A BRAW BRAWL FOR TOM AND JACK
Dan Jenkins
July 18, 1977
It was the best two rounds of golf ever played, Watson and Nicklaus battling head to head in the British Open until youth overtook age on the next to last hole
All of this ushered the Open into Friday and Saturday and what were to become two of the grandest, most thrilling and astonishing days that the sport has ever known. As single days in competitive golf went, Friday, July 8 and Saturday, July 9, 1977 had to rate right up there with such other landmarks as the last round of the 1975 Masters, when Nicklaus outlasted Tom Weiskopf and Johnny Miller; with the final day of the British Open in 1972, when Lee Trevino cut the heart out of Nicklaus, Nicklaus' shot at the Slam, and Tony Jacklin; and certainly with the last 18 holes of the 1960 U.S. Open at Cherry Hills when Arnold Palmer left wounded soldiers all around Denver.

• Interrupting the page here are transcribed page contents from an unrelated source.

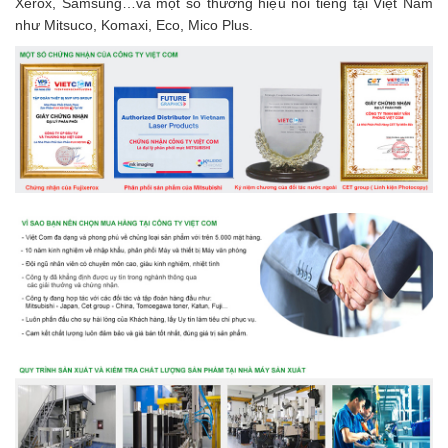
Xerox, Samsung…và một số thương hiệu nổi tiếng tại Việt Nam
như Mitsuco, Komaxi, Eco, Mico Plus.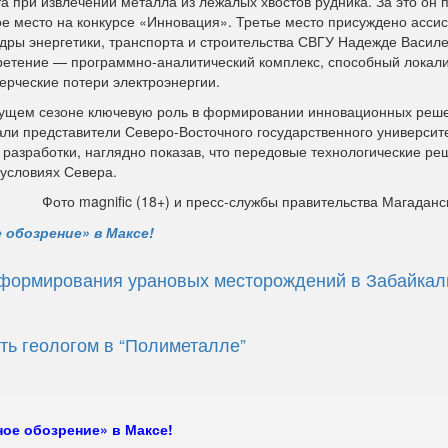
та при извлечении металла из лежалых хвостов рудника. За это он 
ое место на конкурсе «Инновация». Третье место присуждено ассис
дры энергетики, транспорта и строительства СВГУ Надежде Василе
ретение — программно-аналитический комплекс, способный локали
ерческие потери электроэнергии.
кущем сезоне ключевую роль в формировании инновационных реш
али представители Северо‑Восточного государственного университе
разработки, наглядно показав, что передовые технологические ре
условиях Севера.
Фото magnific (18+) и пресс-службы правительства Магаданс
 обозрение» в Максе!
 формирования урановых месторождений в Забайкал
ть геологом в “Полиметалле”
ое обозрение» в Максе!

History will most likely see it as better than any of those. Better than any golf—ever. The display that Tom Watson and Jack Nicklaus put on at Turnberry over those last excruciating, compelling, agonizing and interminable 36 holes can only be summed up by quoting from that old RAF monument sitting out there on Turnberry's back nine.
Somewhere on the granite it says: "Their name liveth forever more." Well, if theirs doesn't, there's not a kidney left in a pie in Ayrshire.